Roberts obtained two wagons, and recruited three local men—Robert Church, Henry Harlow, and Rufus Coleman—to aid in retrieving the bodies. He donned a disguise, dressing as a tramp and dirtying his face to protect his identity from potential enemies. Roberts had been warned that vigilantes were guarding roads into Cane Creek and were planning to ambush him. The group arrived at the home of Thomas Garrett, with whom the missionaries had boarded, and having met Roberts on several occasions, Garrett didn't recognize Roberts. He allowed the men to stay the night after the disguised Roberts gave him a letter signed by "President B. H. Roberts" that instructed Garrett to assist the men in any way he could.

The next morning, the company found at least nine armed men waiting for Roberts at the Conder farm. The men did not recognize Roberts and the group was allowed to exhume the missionaries' bodies, which were wrapped in white sheets and placed in the metal coffins. After staying the night at the Garrett's home they traveled to Mount Pleasant and put the coffins on a train for Nashville. In Nashville, Roberts was photographed in his disguise before changing into clothes brought by J. Golden Kimball and meeting with members of the press.

Elder Willis E. Robison accompanied the bodies on the railroad journey from Nashville to Utah, where he returned Elder Berry to his hometown of Kanara, Utah, and Elder Gibbs to his hometown of Paradise, Utah. On August 23, 1884 memorial services for the elders were held in most of the cities and towns in the territory, with 7,000 people attending the memorial service held in the Salt Lake Tabernacle.

=== Alleged Anti-Mormon Conspiracy ===
Latter-day Saints did not blame all of the people of Tennessee, and many attributed the massacre to misinformation emanating from Salt Lake City. The height of Mormon frustration was illustrated in an address given by John Nicholson, a popular Latter-day Saint public speaker, on September 22, 1884, later printed with the title The Tennessee Massacre and its Causes, or, The Utah Conspiracy. Nicholson alleged that a broader anti-Mormon conspiracy had led to the events of the massacre, and that a small group in Salt Lake City sought to take away Mormon rights. He alleged that this conspiracy had led to the publication of the fabricated "Red Hot Address," which had fueled prejudice against Latter-day Saints in Lewis County, Tennessee.

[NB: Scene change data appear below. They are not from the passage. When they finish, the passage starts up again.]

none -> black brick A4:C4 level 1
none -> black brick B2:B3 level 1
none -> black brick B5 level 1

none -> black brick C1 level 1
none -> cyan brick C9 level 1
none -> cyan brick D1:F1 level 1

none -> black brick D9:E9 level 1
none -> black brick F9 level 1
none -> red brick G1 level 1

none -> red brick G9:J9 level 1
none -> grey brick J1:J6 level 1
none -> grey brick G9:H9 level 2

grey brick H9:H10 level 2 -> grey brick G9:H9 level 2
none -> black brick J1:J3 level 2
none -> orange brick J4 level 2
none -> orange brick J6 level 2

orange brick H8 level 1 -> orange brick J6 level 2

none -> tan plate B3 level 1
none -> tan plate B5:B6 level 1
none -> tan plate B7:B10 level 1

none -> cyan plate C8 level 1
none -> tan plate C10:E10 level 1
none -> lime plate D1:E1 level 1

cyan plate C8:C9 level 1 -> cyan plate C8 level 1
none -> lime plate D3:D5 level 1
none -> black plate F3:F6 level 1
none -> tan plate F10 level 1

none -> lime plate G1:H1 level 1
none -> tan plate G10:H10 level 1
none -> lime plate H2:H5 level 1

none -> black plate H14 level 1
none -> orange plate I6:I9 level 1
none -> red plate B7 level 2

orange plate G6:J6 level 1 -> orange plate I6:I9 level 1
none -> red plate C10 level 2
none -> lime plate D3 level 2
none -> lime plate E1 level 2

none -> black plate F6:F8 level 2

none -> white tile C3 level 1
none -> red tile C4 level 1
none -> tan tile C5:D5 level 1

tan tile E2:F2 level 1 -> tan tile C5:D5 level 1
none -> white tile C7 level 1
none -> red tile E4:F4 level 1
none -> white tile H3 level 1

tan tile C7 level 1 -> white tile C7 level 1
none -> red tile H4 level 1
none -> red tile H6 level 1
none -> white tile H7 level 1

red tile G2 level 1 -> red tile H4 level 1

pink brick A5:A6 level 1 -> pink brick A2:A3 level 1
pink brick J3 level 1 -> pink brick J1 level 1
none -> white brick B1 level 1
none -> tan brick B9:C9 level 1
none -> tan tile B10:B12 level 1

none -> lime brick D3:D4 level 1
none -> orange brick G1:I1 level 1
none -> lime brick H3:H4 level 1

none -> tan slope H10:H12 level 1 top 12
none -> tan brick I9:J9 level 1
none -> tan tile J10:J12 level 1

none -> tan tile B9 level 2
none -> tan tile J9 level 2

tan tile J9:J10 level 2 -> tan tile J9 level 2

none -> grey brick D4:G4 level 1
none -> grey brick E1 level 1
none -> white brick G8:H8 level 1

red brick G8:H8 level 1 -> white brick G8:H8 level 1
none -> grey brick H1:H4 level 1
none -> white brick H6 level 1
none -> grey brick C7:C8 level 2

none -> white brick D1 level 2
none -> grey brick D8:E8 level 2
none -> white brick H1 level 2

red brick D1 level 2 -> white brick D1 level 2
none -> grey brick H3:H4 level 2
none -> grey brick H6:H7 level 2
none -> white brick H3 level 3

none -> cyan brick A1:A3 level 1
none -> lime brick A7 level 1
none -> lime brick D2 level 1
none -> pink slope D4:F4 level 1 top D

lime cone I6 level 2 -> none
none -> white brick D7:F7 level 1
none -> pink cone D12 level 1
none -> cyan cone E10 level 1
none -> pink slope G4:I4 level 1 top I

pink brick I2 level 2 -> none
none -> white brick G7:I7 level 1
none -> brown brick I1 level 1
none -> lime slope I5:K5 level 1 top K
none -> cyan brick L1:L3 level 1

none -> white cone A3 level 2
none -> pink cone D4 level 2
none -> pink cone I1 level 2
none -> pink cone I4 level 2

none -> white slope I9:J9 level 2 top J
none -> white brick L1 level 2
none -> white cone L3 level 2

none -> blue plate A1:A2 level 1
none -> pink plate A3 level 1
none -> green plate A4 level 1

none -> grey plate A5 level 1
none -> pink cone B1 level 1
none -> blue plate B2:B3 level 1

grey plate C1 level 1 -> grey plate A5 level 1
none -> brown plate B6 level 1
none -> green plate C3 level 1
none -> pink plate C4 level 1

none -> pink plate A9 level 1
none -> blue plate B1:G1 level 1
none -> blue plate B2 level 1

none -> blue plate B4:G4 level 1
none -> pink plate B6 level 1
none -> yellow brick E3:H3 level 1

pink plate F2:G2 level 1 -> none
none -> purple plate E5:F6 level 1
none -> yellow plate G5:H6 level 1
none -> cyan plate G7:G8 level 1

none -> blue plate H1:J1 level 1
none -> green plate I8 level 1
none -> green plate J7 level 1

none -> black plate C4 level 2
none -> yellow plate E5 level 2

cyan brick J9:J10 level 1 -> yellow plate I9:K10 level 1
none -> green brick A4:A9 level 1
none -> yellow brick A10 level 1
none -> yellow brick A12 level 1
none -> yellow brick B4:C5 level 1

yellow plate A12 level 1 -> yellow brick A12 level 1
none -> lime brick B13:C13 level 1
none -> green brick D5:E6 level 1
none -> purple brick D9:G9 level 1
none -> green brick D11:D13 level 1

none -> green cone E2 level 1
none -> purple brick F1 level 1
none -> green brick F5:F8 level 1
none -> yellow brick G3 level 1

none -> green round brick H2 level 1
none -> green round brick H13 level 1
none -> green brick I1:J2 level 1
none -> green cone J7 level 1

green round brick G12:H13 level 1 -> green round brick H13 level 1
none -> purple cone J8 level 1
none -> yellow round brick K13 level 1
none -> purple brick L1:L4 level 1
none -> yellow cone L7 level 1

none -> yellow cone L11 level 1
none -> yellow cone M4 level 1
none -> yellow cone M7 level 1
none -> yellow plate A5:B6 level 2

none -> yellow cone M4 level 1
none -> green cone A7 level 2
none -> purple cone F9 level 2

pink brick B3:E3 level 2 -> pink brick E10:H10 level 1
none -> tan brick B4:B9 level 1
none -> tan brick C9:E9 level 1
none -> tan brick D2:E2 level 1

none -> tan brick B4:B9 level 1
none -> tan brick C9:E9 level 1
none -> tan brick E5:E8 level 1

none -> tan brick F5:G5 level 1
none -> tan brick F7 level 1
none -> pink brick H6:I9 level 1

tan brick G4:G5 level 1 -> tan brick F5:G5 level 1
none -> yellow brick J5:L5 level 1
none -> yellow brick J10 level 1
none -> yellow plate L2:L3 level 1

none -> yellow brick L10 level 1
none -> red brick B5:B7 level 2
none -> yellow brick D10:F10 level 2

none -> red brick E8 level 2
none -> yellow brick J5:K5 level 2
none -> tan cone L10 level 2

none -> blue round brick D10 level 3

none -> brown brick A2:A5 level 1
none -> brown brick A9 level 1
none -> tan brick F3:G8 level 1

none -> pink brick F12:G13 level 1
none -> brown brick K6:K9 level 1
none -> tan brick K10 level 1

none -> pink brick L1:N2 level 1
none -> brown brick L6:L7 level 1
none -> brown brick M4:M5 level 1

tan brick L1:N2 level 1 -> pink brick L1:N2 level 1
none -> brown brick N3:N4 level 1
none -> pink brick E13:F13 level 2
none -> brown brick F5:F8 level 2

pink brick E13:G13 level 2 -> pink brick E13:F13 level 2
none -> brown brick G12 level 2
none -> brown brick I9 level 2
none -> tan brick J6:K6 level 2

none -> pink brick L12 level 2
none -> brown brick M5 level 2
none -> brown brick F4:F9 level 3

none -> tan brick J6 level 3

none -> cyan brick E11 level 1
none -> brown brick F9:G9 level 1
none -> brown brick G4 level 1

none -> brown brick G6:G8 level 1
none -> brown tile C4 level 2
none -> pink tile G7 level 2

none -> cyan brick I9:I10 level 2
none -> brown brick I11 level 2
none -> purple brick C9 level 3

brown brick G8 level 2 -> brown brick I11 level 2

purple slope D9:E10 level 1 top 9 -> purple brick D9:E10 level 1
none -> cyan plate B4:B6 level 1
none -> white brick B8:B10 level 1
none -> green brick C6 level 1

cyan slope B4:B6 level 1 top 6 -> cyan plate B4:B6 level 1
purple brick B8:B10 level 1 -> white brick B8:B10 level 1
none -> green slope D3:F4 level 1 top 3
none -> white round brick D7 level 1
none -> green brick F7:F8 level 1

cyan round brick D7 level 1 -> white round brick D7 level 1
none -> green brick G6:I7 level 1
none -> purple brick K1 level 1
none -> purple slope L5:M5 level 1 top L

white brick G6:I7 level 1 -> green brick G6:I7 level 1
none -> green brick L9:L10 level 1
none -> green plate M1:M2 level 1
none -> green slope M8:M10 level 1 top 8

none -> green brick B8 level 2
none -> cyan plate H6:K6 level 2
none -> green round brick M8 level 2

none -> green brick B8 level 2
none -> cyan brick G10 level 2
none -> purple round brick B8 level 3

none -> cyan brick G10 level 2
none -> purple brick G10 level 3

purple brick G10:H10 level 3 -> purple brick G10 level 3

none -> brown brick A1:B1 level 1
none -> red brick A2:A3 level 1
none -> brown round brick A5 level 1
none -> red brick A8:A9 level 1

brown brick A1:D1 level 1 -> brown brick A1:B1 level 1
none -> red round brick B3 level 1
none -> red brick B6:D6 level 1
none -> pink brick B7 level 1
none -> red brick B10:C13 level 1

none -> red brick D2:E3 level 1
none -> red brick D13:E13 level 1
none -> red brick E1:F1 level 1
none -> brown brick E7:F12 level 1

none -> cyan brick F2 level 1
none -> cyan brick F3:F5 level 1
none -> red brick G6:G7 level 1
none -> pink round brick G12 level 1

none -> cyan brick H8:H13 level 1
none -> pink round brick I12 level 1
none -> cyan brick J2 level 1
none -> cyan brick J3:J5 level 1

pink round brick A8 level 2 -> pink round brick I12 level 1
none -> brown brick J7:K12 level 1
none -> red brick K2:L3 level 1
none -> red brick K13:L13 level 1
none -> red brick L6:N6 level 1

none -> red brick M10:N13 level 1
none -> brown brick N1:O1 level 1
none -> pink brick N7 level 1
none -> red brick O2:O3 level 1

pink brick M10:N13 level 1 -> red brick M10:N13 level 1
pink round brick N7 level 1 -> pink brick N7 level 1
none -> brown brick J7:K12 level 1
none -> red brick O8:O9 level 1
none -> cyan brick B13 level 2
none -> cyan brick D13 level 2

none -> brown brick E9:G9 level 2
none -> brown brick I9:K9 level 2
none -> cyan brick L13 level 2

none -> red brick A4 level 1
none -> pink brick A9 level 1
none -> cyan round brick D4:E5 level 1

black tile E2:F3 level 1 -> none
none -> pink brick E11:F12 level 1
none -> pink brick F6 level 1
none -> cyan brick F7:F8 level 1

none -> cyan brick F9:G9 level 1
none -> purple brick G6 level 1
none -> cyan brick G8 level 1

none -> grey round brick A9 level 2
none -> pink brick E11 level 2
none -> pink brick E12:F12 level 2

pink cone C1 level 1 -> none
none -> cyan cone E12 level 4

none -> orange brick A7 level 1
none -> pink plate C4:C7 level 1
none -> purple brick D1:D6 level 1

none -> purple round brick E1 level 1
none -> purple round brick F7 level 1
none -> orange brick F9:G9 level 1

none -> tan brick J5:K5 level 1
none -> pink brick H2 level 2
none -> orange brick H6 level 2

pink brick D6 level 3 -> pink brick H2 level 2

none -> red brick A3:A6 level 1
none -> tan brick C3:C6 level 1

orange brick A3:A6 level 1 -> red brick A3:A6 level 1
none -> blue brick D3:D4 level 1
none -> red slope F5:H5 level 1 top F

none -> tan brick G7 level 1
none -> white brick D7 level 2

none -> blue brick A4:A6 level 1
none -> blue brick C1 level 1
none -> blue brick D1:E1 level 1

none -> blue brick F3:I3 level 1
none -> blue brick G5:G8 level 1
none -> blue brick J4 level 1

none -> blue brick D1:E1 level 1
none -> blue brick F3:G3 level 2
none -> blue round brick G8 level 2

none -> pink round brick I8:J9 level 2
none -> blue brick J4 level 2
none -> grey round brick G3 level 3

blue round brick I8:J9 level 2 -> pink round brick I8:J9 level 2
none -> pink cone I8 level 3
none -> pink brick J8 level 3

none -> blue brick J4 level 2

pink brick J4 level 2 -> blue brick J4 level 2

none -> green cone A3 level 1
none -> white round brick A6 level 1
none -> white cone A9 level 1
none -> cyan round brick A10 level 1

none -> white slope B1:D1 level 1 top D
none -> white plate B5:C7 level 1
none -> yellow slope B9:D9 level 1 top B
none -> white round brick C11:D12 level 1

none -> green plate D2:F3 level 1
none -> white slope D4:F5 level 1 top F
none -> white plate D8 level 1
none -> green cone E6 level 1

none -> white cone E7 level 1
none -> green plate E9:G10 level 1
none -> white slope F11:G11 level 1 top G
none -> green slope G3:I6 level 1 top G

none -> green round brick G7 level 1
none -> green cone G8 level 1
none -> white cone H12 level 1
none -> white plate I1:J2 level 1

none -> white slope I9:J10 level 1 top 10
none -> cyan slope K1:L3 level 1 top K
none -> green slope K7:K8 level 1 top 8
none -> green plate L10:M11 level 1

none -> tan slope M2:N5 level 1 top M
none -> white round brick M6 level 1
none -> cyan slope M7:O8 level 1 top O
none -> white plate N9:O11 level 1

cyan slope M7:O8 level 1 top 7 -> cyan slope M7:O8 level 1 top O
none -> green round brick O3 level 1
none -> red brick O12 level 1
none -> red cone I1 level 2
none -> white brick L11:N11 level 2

=== Mormon Exodus from Tennessee ===
In early September 1884, Latter-day Saints were issued notices to leave the state within thirty days or meet the same fate as Elder Gibbs and Berry. These and similar notices, sometimes adorned with a drawing of a coffin and a red cross, appeared in Lewis, Maury, Hickman, and Wilson Counties. Latter-day Saints and Mormon sympathizers, like Thomas Garrett, were driven out of the area. The expulsion was a coordinated effort by local citizens, exemplified in the "safe conduct patrol pass" that emigrating families could apply for to protect them from vigilantes on their journey out of the region.

Most emigrants were heading for the Mormon settlements in the San Luis Valley, Colorado, where many southern Latter-day Saints had settled. Southern Saints were not enthusiastic about polygamy and did not practice it. Church leaders encouraged them to settle in the San Luis Valley region because there was no polygamy there, the land was cheaper, and they would be surrounded by other southerners, as opposed to the Utah area, where most settlers came from England or New England.

In the spring of 1885, after some Latter-day Saints had already left their homes, Church headquarters sent $1,500 to remove all Latter-day Saints from areas Church leaders considered dangerous, including Cane Creek. This group numbered several hundred from various parts of the South. Elder J. Golden Kimball and Brigham H. Roberts accompanied groups of emigrants on their journey west.

While many Latter-day Saints emigrated west to Utah and Colorado, the surviving members of the Conder family stayed in Tennessee and moved to Perry County. They eventually returned to Lewis County years later.